▶ _LISTA DE TAREFAS_
(1) Resuma em duas frases o texto sobre subtração de crianças.
(2) Passe para o inglês esta frase do texto sobre subtração de crianças: "No Brasil, o tema está em discussão no Supremo Tribunal Federal (STF) e no Congresso."
(3) Estenda o texto sobre subtração de crianças, começando logo depois da última frase.
━━━ TEXTO FORNECIDO
Contudo, há uma exceção importante: não há obrigação de devolução se houver “risco grave de a criança, em seu retorno, ficar sujeita a perigos de ordem física ou psíquica, ou, de qualquer outro modo, ficar em situação intolerável”. Organizações civis e autoridades brasileiras defendem que casos de violência doméstica contra a mãe (ainda que não diretamente contra a criança) devem ser incluídos como exceção.

No Brasil, o tema está em discussão no Supremo Tribunal Federal (STF) e no Congresso. O presidente Luiz Inácio Lula da Silva já defendeu que a violência doméstica comprovada é motivo para impedir a repatriação. A advogada e mediadora Janaína Albuquerque, coordenadora jurídica da ONG Revibra Europa, aponta que o caso de Raquel Cantarelli foi “muito impactante” para que essa discussão voltasse à tona no país.


Os Cuidados com as Crianças em Casos de Subtração

A saída abrupta de um ambiente familiar pode gerar “estresse tóxico” para a criança, com risco de ansiedade, sintomas emocionais e irritabilidade, segundo o psiquiatra Guilherme Polanczyk (USP). No entanto, se a criança sai de um ambiente nocivo para um que a protege, isso pode ser positivo a médio prazo.
━━━━━━
━━━ SEÇÃO DE DADOS
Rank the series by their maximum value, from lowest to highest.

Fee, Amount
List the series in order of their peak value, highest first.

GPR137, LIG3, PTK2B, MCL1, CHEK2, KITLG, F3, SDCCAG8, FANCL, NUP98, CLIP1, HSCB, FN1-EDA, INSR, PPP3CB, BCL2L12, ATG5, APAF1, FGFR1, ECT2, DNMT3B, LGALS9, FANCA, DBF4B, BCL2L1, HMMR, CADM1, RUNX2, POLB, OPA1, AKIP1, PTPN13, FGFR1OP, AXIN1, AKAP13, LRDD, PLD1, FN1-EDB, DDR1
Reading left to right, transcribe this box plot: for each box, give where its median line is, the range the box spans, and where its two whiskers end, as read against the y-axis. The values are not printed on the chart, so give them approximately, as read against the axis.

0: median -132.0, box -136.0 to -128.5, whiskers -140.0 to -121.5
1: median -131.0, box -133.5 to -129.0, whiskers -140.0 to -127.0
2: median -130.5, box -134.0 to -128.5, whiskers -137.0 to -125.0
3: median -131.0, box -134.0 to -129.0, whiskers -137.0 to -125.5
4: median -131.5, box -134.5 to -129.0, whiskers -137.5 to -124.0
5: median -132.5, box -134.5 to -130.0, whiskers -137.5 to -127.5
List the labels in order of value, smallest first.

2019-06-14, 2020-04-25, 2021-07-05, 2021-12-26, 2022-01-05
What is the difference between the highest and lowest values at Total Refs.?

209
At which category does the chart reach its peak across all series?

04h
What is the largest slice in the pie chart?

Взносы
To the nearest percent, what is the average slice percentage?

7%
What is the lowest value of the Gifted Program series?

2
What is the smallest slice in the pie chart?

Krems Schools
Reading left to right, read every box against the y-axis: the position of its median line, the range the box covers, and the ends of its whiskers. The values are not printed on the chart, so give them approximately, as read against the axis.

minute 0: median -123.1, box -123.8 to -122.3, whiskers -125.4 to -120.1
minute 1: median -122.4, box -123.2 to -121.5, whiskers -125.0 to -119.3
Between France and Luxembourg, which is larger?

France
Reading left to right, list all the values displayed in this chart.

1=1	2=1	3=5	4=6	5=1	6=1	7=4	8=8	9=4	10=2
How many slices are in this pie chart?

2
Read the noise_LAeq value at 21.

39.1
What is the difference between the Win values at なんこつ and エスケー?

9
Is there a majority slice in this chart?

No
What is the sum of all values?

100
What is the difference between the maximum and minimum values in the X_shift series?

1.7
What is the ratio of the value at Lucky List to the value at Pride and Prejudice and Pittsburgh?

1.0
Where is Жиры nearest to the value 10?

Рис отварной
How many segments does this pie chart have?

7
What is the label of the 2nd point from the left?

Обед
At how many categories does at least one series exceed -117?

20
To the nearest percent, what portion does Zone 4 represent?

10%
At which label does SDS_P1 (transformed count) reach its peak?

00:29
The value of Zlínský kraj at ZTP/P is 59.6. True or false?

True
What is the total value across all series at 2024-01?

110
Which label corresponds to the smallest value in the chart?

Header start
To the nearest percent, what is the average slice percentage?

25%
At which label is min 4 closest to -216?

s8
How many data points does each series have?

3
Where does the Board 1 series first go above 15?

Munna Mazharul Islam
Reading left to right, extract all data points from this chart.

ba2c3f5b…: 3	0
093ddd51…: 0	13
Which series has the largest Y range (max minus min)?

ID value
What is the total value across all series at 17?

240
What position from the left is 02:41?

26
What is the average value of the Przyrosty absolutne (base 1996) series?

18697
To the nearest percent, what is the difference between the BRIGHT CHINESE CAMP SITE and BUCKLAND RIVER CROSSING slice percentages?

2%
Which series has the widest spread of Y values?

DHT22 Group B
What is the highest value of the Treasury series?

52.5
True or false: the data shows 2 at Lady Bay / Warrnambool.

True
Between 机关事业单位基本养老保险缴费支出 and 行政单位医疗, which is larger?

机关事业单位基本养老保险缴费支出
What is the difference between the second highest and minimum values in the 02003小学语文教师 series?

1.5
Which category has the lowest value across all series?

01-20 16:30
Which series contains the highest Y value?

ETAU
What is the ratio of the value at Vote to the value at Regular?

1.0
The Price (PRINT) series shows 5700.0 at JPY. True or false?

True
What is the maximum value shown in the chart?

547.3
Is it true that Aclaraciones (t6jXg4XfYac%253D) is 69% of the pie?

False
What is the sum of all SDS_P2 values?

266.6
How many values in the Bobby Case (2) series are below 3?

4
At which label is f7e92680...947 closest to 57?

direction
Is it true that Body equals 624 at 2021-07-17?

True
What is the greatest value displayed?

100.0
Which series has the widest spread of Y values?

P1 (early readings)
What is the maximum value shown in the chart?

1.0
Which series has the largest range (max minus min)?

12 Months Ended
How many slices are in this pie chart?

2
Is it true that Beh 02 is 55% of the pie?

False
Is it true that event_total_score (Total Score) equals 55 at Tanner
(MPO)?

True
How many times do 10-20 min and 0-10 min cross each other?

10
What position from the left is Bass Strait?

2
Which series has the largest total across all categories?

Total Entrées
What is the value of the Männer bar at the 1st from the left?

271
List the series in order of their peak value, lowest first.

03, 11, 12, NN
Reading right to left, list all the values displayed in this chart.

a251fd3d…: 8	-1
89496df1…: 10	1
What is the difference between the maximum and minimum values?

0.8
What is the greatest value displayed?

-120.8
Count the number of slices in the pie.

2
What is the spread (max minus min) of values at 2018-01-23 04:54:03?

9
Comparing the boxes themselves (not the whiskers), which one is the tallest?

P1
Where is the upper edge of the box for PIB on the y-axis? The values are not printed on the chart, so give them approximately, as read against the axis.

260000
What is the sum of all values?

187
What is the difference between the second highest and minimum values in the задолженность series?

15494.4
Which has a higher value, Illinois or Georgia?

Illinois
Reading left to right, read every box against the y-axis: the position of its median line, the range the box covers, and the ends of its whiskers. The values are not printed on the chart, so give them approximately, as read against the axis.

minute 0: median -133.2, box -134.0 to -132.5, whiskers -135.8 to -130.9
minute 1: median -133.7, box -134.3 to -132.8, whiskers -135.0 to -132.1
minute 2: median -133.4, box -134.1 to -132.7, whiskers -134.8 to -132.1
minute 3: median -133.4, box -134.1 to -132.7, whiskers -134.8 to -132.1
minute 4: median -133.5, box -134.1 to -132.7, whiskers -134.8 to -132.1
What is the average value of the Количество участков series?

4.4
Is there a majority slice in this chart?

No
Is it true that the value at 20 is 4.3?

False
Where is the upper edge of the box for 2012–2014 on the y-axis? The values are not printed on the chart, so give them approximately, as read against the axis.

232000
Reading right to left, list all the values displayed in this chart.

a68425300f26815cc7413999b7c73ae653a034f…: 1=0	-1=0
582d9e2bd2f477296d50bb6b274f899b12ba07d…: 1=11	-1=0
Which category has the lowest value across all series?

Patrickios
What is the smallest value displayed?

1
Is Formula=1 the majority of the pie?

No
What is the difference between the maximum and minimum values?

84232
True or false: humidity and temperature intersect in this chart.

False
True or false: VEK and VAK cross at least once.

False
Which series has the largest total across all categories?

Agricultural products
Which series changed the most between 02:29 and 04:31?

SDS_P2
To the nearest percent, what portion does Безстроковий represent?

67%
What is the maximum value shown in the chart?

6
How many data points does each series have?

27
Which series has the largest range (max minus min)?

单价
━━━━━━
▶ _RESPOSTAS DO EXERCÍCIO_
(1) Não há obrigação de devolver a criança se houver risco grave de ela sofrer perigos físicos ou psíquicos no retorno, e organizações civis e autoridades brasileiras defendem que a violência doméstica contra a mãe entre nessa exceção. O tema está em discussão no STF e no Congresso, e, segundo o psiquiatra Guilherme Polanczyk, a saída abrupta de casa pode causar "estresse tóxico" na criança, embora sair de um ambiente nocivo para um que a protege possa ser positivo a médio prazo.

(2) In Brazil, the issue is under discussion in the Federal Supreme Court (STF) and in Congress.

(3)
Polanczyk defende que a violência contra a mãe seja exceção para o retorno, pois isso afeta o desenvolvimento infantil. A recomendação é não esconder o ocorrido da criança, mas conversar sobre os fatos para integrar a vida anterior com a atual e ajudar a processar os sentimentos.

O Itamaraty oferece uma cartilha sobre subtração internacional e violência doméstica, alertando sobre os riscos legais de levar a criança sem consentimento e a importância de reunir provas de abuso.

O caso de Raquel Cantarelli, marcado por reviravoltas e complexidades, continua a ser um catalisador para a revisão e o aprimoramento das leis e práticas relacionadas à proteção de crianças e mães em situações de violência transnacionais. O desfecho final para o retorno das filhas de Raquel ao Brasil ainda aguarda a reciprocidade das autoridades irlandesas.